▸ **WHAT TO DO**: For each line in the data below that has the word "Introduction", copy that line.

+++ GIVEN DATA

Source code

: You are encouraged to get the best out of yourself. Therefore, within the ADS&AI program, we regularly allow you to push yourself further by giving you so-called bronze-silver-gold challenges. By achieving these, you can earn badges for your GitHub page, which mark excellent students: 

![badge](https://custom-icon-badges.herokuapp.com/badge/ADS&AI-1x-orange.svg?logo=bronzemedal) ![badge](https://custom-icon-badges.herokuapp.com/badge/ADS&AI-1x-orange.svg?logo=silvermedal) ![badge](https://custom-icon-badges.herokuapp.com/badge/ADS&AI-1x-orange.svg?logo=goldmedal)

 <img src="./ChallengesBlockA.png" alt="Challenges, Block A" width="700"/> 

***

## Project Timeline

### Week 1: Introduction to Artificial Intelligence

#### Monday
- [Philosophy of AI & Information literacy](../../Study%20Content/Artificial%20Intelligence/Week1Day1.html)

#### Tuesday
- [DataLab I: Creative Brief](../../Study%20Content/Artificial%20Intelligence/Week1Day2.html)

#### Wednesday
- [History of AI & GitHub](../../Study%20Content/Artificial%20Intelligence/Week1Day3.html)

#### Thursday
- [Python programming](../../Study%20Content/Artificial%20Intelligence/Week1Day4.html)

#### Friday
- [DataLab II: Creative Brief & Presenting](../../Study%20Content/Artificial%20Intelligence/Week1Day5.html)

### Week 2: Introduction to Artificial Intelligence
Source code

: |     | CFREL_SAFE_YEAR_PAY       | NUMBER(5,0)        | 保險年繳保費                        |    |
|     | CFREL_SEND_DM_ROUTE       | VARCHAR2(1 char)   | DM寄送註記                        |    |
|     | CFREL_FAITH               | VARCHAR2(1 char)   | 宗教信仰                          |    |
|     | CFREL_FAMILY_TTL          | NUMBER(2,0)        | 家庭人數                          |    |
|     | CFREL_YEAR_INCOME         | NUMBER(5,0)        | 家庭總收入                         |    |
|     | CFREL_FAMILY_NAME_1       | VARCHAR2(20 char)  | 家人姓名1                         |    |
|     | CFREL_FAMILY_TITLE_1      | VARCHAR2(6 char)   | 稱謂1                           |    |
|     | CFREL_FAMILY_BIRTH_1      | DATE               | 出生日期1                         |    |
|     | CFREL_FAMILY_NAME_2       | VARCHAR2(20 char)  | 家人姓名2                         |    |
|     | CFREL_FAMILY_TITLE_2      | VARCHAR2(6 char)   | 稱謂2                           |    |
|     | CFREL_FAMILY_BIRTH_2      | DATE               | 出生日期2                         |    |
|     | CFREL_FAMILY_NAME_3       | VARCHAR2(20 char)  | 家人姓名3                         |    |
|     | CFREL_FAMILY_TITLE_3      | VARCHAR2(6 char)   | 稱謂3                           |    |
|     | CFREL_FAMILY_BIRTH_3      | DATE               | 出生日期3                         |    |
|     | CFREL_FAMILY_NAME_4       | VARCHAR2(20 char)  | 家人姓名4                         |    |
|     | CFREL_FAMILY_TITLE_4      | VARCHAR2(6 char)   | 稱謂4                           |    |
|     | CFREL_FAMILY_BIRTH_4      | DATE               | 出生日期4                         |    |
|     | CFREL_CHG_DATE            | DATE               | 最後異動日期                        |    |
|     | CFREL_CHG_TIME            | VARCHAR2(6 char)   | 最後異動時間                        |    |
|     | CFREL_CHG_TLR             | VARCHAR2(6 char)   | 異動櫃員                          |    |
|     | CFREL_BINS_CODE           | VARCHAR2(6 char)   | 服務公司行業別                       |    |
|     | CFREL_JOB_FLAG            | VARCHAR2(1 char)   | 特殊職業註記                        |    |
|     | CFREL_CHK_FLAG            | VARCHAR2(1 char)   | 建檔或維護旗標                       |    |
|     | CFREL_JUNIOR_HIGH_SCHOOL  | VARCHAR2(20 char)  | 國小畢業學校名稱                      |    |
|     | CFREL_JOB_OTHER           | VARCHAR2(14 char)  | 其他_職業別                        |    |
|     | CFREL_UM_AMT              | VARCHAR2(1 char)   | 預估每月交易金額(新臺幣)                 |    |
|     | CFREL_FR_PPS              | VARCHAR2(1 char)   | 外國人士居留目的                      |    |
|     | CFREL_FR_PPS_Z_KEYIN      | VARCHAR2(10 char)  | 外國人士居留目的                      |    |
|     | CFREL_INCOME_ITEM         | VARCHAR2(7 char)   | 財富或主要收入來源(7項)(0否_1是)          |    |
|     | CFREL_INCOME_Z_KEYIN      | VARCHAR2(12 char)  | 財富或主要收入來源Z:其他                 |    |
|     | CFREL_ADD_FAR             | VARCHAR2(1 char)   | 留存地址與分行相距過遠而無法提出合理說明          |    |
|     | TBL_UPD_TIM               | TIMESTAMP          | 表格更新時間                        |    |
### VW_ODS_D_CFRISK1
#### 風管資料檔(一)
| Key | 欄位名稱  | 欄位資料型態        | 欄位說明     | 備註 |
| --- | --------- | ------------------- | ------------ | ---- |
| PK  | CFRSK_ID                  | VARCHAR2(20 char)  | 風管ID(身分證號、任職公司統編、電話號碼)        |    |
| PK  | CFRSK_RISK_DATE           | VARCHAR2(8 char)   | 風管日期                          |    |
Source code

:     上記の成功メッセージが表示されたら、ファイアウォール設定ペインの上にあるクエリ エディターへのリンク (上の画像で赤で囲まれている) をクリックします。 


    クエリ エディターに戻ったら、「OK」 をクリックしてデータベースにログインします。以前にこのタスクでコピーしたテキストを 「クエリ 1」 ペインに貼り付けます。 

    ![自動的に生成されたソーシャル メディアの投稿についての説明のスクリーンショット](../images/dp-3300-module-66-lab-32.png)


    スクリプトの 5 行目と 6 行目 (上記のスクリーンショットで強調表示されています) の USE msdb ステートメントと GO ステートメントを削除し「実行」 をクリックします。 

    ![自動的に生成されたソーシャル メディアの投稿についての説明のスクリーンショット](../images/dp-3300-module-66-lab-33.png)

++++++

▸ **PROBLEM SOLUTION**:
### Week 1: Introduction to Artificial Intelligence
### Week 2: Introduction to Artificial Intelligence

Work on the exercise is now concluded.